Minoration du théâtre romantique dans l’histoire littéraire

Aussi le discours scolaire s’est-il efforcé de minimiser l’influence du théâtre dans le panthéon romantique, et l’influence du romantisme lui-même dans la littérature du XIXe siècle.

Aujourd’hui, le « Romantisme » est de plus en plus reconnu comme un mouvement de pensée européen qui recouvre pratiquement tout le « Siècle des Révolutions ». Il faudrait, d’ailleurs, mais ce n’est pas le lieu, interroger cette nouvelle extension du domaine du romantisme. Mais dans les manuels de l’école républicaine, et même encore dans certains manuels d’aujourd’hui, on le réduit, comme le fait ici Doumic, à la plus petite portion possible, celle « qui commence aux environs de 1820, date de la publication des Méditations de Lamartine, et s’étend jusque vers 1850, époque où se manifestent des tendances précisément opposées. »[39] À l’intérieur de ce petit empan, la place du drame est encore plus réduite : 1830, avec la bataille d’Hernani, constitue une date commode pour rogner encore une dizaine d’années sur les débuts du mouvement, et 1843 une autre date commode pour hâter sa fin. D’où la périodisation interne du drame romantique, inlassablement répétée :

Avant 1830, ce n’est pas encore le drame romantique. Pourtant, les commentateurs notent que les unités et la distinction des genres avaient été abondamment critiquées en France depuis Diderot et Beaumarchais, et que l’intégralité des idées de la Préface de Cromwell se trouve déjà dans Mme de Staël, Schlegel, Guizot, Manzoni et Stendhal. Et l’on a beau noter aussi que Vigny et Dumas ont précédé Hugo sur la scène de la Comédie Française avec son adaptation d’Othello pour l’un, Henri III et sa cour pour l’autre, 1830 continue de désigner le terminus a quo du drame romantique.

Son apogée est de courte durée, de 1830 à 1843, et se termine par la retentissante chute des Burgraves. L’arrêt de la production dramatique de Hugo après les Burgraves est surinterprété, depuis la campagne de  presse de 1843 (étudiée par Olivier Bara[40]), comme la reconnaissance d’un échec, et ce sans discontinuer, via Janin[41], Saint Marc Girardin[42], Nisard, et Camille Latreille inventant avec sa thèse[43], la formule malheureuse désignant Les Burgraves comme le « Waterloo du romantisme ». Pourtant, Patrick Berthier l’a montré, Les Burgraves, avec sa trentaine de représentations, ne furent pas vraiment un échec[44]. Et cette date de 1843 à partir de laquelle Hugo cesse de publier jusqu’à l’exil, correspond surtout au désastre privé de la mort de sa fille Léopoldine, qui n’engage pas le romantisme tout entier. L’idée reçue de la chute des Burgraves comme signal de la fin du romantisme constitue ce que Pierre Laforgue appelle à juste titre une « contrevérité officielle »[45] de l’histoire littéraire.

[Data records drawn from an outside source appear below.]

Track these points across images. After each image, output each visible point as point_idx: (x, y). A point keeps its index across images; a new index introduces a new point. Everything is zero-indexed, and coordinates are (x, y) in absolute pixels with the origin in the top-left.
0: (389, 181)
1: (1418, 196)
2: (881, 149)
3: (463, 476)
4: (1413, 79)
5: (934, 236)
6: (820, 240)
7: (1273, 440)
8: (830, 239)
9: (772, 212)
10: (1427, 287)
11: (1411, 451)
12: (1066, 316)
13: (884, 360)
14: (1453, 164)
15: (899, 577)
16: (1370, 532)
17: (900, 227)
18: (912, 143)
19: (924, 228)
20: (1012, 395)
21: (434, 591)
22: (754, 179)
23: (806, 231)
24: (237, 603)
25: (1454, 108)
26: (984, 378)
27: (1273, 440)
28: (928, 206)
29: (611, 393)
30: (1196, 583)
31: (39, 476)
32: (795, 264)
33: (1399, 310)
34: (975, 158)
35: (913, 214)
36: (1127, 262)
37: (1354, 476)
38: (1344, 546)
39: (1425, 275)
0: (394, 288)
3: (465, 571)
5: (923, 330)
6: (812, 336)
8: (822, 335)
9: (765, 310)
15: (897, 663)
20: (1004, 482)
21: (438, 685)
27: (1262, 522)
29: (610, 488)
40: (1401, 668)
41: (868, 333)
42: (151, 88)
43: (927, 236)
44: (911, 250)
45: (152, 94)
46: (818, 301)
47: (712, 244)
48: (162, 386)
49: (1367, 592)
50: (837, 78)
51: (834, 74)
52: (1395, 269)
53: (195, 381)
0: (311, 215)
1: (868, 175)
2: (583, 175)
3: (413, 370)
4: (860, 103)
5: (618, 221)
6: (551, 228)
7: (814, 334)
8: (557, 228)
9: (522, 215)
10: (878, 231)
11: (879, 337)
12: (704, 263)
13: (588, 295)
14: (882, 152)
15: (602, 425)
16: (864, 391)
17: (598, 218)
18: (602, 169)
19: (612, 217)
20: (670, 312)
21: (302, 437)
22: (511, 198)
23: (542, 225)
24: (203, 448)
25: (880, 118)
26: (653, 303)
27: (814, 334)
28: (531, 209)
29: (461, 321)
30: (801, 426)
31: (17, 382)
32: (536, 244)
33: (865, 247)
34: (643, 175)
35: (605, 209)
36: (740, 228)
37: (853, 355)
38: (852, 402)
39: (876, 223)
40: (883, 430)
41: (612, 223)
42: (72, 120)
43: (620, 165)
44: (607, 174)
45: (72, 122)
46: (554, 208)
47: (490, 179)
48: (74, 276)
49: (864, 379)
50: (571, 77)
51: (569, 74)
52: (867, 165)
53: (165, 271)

En réalité, on peut montrer que le romantisme théâtral se poursuit jusqu’à Edmond Rostand sans solution de continuité, et que Cyrano de Bergerac, en 1897, n’est en rien sa « résurgence »[46]. Entre temps, Musset triomphe sur les scènes officielles, Dumas continue de produire pendant tout le Second Empire, et la grande veine du théâtre historique et passionnel a été poursuivie par Paul Meurice, Anicet-Bourgeois, Dennery, Victor Séjour, Ferdinand Dugué, Victorien Sardou, et bien d’autres. Sans compter le Théâtre en Liberté de Hugo, écrit sous le Second Empire et publié en 1886, mais dont nul ne parle, même après sa parution. Brunetière ne l’évoque pas même dans son article « L’évolution d’un poète : Victor Hugo », qui date pourtant de 1902. Il y répète ce qu’il pensait déjà vingt ans plus tôt : Hugo, avec la chute des Burgraves, a compris qu’il n’était pas doué pour le théâtre.

 

La réduction historique du romantisme a été mise en œuvre par la présentation délibérée et hautement discutable, jusqu’au « Lagarde et Michard », et encore au-delà, du « réalisme » comme un autre mouvement, en rupture avec le romantisme, qui lui aurait succédé en le supplantant définitivement. La lecture comparée du livre de Claude Millet[47] qui fait courir le romantisme de Chateaubriand à Baudelaire (au moins), et de celui de Philippe Dufour sur Le Réalisme de Hugo à Proust[48] fait apparaître une vaste intersection qui rend aujourd’hui caduque la présentation de ces deux « —ismes » comme deux écoles successives et antagonistes. Mais les présenter de la sorte servait à mettre en évidence une téléologie déceptive : le réalisme sonne le glas des excès maladifs du romantisme, et constitue dans cette perspective un réflexe de salubrité publique, un retour salutaire à l’objectivité classique. Dans cette perspective, on voit bien à quoi sert le mythe de la chute des Burgraves.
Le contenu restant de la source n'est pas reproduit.